Provided text —
# new (old) camera



## fightheheathens (Dec 13, 2005)

well, i was going through this goodwill looking for picture frames (which i didnt find) and i ran across this neat old camera and it was only 17 bucks. its a kodak No. 1-A Jr. camera from 1914-1927. (dont know the exact year)

Does anyone know  anything about this camera?  i did look it up online but i didnt find much and i figured you guys would know more anyways.
can i still find film for it. the camera seems to be in pretty good condition, the leather bellows dont appear to have any light leaks and the shutter and apature still work quite well.

if pictures of it would be helpful ill take some soon and put them up.


----------



## terri (Dec 13, 2005)

It's not uncommon for these old cameras to stay in pretty good repair, since they didn't have a lot of moving parts.  However, the only way to really test those bellows is to run film through it. More often than not, you will get some fogging due to a light leak - minor or major. The bellows are the main thing that cannot stand the test of time; they will dry rot, crack, etc. It's possible to get someone to replace them if you really want to make the little cam work.

A great many of these cameras took regular old 120 film; you will want your tripod handy as the shutter speeds were v.e.r.y. s.l.o.w. back then. Check the inside of the camera for film type. Oftentimes, you can tell by the takeup reel, if there is one. 

Post some pics of the new baby!


----------



## jwkwd (Dec 13, 2005)

What kind of film does it take? If it takes 160, you would be hard pressed to find some. I think that there is one from that era that takes 120, bt I don't remember if it is the 1 or the 1A.


----------



## Mitica100 (Dec 13, 2005)

Excerpted records —
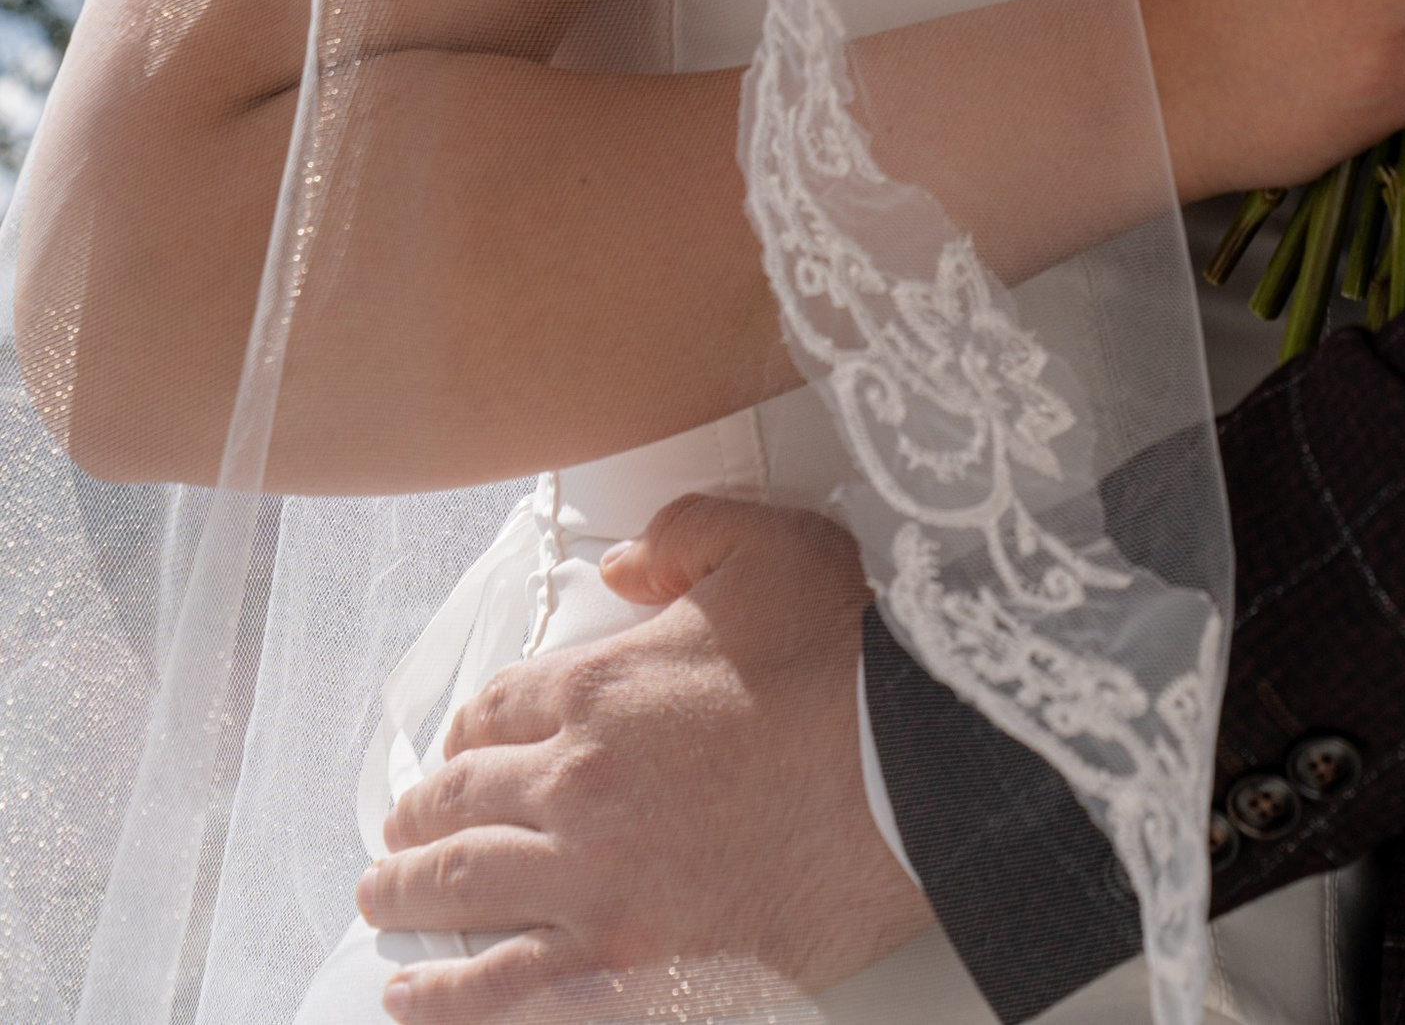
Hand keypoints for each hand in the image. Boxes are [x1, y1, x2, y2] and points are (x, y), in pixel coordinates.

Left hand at [357, 493, 928, 1019]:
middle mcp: (578, 786)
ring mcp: (598, 882)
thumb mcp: (771, 549)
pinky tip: (411, 995)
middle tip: (400, 828)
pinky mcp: (631, 962)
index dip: (466, 731)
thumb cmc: (850, 668)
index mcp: (601, 689)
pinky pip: (507, 989)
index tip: (458, 749)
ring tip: (382, 901)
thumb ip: (684, 536)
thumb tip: (625, 564)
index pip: (493, 711)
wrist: (913, 775)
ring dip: (408, 895)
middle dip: (419, 815)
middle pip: (462, 803)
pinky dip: (447, 998)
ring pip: (464, 891)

Tasks for this exercise —
1. Answer these questions about the forum thread on the old camera, one line each:
(a) What did the camera cost at the Goodwill?
(b) In terri's reply, which part of these old cameras "cannot stand the test of time"?
(c) Which film size does jwkwd say would be hard pressed to find?
2. Summarize the forum thread on the old camera in two sentences.

Solutions to the tasks —
1.
(a) 17 bucks.
(b) The bellows.
(c) 160.

2. A poster found a Kodak No. 1-A Jr. camera from 1914-1927 at a Goodwill for 17 bucks and asked what others knew about it and whether film can still be found for it. Replies say that the only real test of the bellows is running film through the camera, that many such cameras took 120 film, and that 160 film would be hard to find.